Provided text

━━━━━━━━━━

I was pro letting cats out but its only over the last few months I have started to change my opinions on the matter. I would rather have a house cat, or a cat proofed garden then risk my cat getting killed or seriously injured. 
As long as enough stimulation is provided inside I think a cat will be perfectly happy to be a house cat.


----------



## RhianB87 (Oct 25, 2009)

SexyBear77 said:


> 100% agree.
> 
> Apologies to anyone in this thread that I may have been a bit curt with, except the OP of course, I was seething over the manner in which this thread was started but meant no offence to anyone else. : victory:
> 
> Scrumpy still fine today, apparently my wee border terrier slept outside his cage and whined whenever Scrumpy woke up :flrt:


Also I am glad to here that he is on the mend :2thumb:

I did chuckle at his name though :blush:


----------



## natsuko (Jan 3, 2009)

Lutra Garouille said:


> Ive not read all the posts but my own baby got hit by a car about a month ago. Im still reeling - but i do not regret letting her out. She was a cat - a hunter pure and simple - she loved the outside and roaming about. She was scared of the road and it just happened that one time she ventured far enough she got hit.
> 
> Cats are outside animals - yes they can be house cats but it depends on the personality. My other cat is a wimp and wont go out of the garden. Partly because shes a bit too fat to jump the fence, but also because she dosent like being far away from me. My other cat just loved to hunt and stake her territory. If i didnt let her out she would go nuts. It isnt good for them if they want to be outside - like people they have different personalities.
> 
> ...


Nobody is saying keep them inside 24/7 just that cats should be contained to their owners property which includes gardens, it can be done and cats can still hunt in gardens just provide plants to play with and that attract bugs as cats also like to hunt flies too. It's not rocket science. My dog likes to hunt and roam so can I let him loose to do so as its his instinct too and would make him happy?


----------



## feorag (Jul 31, 2007)

LiquidOnyx said:


> We live in the middle of a row of terraces that backs onto a railway line, so they have no way of accessing the road, luckily! Plus our cats don't tend to venture much further then the neighbors garden.


So they can't jump out of your garden? Can they access the railway line, because trains are much faster and quieter than cars?

━━━━━━━━━━

Input data

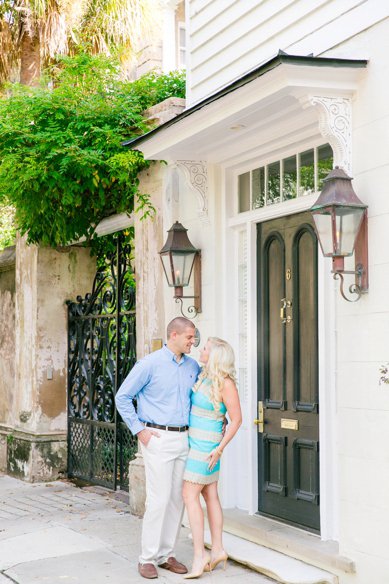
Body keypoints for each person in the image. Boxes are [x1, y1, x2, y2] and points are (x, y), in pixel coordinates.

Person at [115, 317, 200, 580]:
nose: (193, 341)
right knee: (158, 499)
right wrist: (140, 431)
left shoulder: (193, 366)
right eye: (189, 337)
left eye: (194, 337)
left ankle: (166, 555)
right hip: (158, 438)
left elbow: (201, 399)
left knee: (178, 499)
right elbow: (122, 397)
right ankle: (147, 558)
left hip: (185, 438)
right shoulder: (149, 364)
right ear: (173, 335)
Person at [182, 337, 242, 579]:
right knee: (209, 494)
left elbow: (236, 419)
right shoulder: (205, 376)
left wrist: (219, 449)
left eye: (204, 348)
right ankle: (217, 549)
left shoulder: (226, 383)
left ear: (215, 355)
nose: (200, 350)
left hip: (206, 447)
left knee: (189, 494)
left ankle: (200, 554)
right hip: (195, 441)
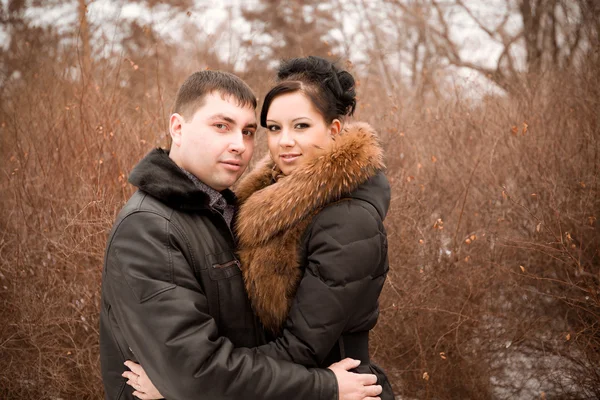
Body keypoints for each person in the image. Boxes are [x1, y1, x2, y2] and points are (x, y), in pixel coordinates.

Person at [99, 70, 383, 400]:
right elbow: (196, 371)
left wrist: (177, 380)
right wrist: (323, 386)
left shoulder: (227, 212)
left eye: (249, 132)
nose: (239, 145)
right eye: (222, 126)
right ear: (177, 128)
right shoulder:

━━━━━━━━━━

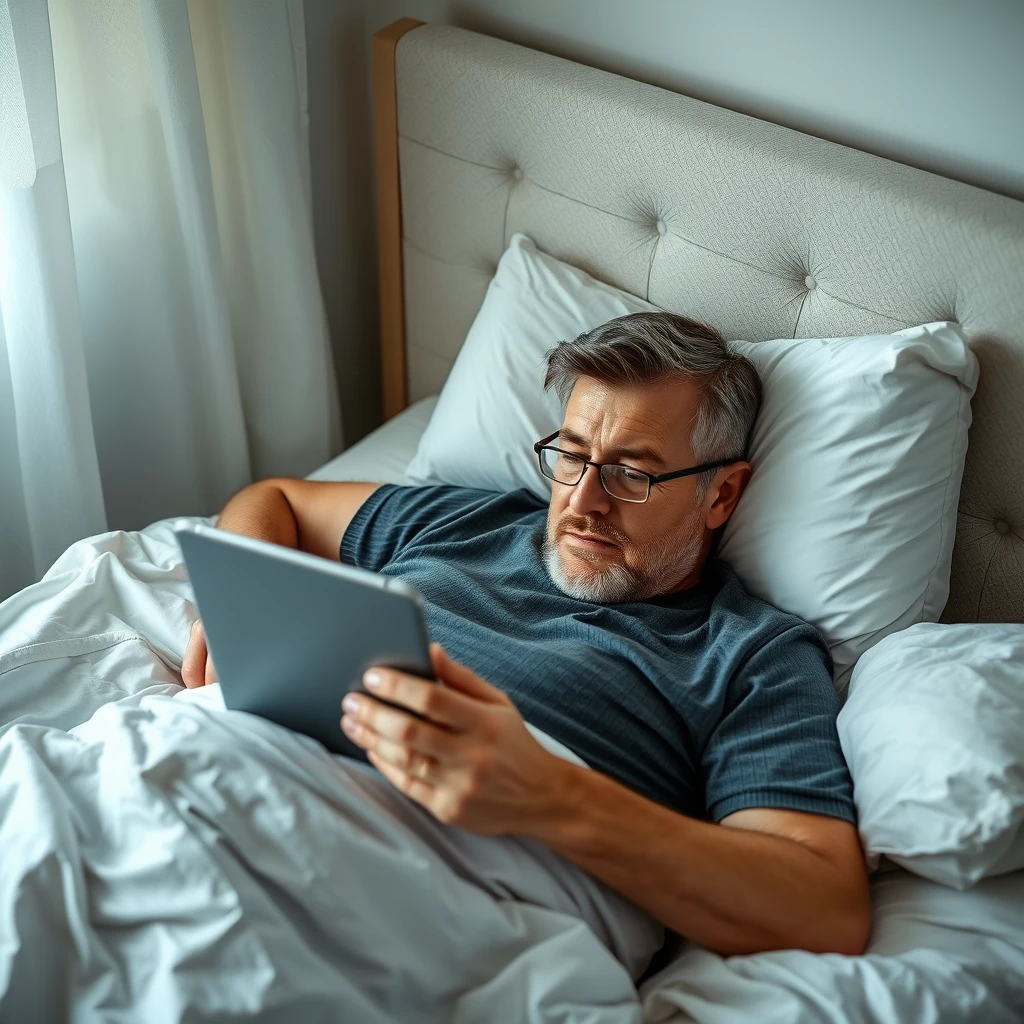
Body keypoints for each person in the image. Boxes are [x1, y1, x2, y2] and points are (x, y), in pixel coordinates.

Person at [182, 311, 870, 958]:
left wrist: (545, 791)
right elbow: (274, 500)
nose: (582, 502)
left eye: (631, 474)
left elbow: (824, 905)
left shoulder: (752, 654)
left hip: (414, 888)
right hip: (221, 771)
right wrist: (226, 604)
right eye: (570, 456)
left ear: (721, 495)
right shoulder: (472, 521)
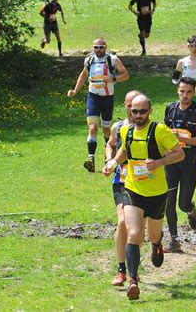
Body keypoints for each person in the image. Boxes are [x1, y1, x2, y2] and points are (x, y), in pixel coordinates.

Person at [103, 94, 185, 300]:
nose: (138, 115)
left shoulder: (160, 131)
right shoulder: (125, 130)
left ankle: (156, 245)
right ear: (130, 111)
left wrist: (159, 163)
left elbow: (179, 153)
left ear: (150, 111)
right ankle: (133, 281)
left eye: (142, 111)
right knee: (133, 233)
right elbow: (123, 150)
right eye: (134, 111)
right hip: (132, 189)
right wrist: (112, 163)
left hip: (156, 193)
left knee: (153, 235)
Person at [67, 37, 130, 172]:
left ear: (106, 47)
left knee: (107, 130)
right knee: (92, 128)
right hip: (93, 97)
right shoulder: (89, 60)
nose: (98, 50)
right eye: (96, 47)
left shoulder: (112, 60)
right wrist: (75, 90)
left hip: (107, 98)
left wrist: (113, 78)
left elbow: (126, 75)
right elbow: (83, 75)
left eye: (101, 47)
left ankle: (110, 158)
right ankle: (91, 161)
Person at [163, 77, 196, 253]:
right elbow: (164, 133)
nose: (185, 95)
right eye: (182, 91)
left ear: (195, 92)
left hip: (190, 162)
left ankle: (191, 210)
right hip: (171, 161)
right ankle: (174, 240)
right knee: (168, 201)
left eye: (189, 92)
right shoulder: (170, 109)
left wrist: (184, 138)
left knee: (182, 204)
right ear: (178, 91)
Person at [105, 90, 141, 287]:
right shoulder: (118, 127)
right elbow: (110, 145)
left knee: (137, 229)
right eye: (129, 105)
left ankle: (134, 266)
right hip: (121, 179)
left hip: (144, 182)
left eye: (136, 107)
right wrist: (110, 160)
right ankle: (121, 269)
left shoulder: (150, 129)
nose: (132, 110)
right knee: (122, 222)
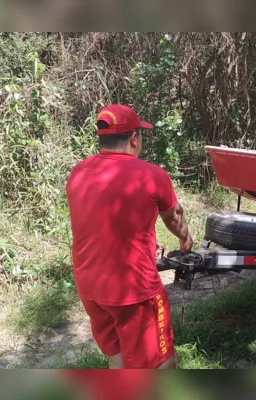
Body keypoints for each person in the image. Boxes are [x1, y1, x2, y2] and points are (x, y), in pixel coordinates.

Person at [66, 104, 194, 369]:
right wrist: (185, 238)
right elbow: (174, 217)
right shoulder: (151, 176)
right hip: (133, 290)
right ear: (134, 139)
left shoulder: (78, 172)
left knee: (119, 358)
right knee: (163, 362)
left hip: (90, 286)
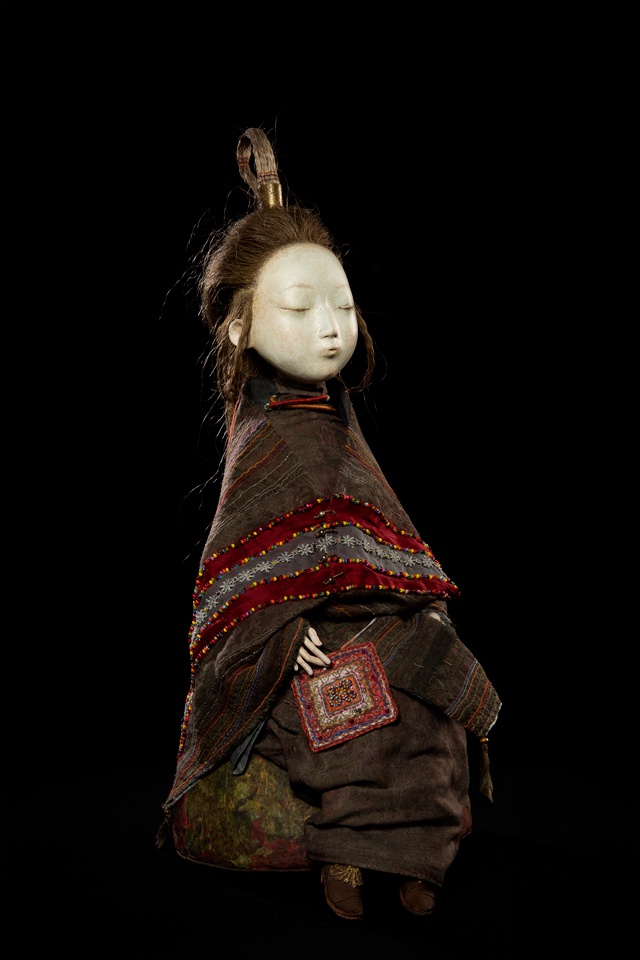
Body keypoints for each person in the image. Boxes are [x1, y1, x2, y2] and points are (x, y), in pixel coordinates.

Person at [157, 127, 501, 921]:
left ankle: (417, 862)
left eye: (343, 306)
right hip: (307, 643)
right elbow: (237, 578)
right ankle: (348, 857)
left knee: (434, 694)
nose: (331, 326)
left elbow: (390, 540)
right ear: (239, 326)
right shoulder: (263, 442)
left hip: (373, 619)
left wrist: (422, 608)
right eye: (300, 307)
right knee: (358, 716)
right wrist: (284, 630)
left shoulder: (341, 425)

━━━━━━━━━━

Using the information
a: Reproduce the passage of the thread on letting cats outside from "## natsuko (Jan" to "have different personalities.".
b: Answer these questions on the thread on letting cats outside:
(i) What breed of dog is said to have slept outside its cage near Scrumpy?
(ii) What two reasons are given for the cat described as a wimp not going out of the garden?
(iii) What does the row of terraces described by LiquidOnyx back onto?

Answers provided
a:
## natsuko (Jan 3, 2009)

Lutra Garouille said:


> Ive not read all the posts but my own baby got hit by a car about a month ago. Im still reeling - but i do not regret letting her out. She was a cat - a hunter pure and simple - she loved the outside and roaming about. She was scared of the road and it just happened that one time she ventured far enough she got hit.
> 
> Cats are outside animals - yes they can be house cats but it depends on the personality. My other cat is a wimp and wont go out of the garden. Partly because shes a bit too fat to jump the fence, but also because she dosent like being far away from me. My other cat just loved to hunt and stake her territory. If i didnt let her out she would go nuts. It isnt good for them if they want to be outside - like people they have different personalities.

b:
(i) A border terrier.
(ii) She is a bit too fat to jump the fence, and she does not like being far away from her owner.
(iii) A railway line.